INSTRUCTIONS TO FOLLOW: Search the records for the word "wrist" and pick out every line that has it.

Stored entries:
════
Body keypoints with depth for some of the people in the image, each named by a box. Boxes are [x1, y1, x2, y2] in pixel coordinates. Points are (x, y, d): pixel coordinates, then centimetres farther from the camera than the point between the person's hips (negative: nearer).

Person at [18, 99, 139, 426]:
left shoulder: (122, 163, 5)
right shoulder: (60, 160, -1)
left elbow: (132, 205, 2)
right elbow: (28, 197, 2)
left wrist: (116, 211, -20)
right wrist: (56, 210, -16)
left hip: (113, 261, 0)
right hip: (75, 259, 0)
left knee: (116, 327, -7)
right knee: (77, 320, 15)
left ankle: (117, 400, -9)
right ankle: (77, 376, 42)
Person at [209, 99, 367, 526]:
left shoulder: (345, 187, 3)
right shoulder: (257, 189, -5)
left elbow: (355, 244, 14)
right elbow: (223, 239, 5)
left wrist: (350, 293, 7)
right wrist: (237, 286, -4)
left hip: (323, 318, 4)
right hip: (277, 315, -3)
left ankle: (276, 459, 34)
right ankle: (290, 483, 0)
════
RESULT OF THIS TASK:
left wrist: (116, 211, -20)
right wrist: (56, 210, -16)
left wrist: (350, 293, 7)
right wrist: (237, 286, -4)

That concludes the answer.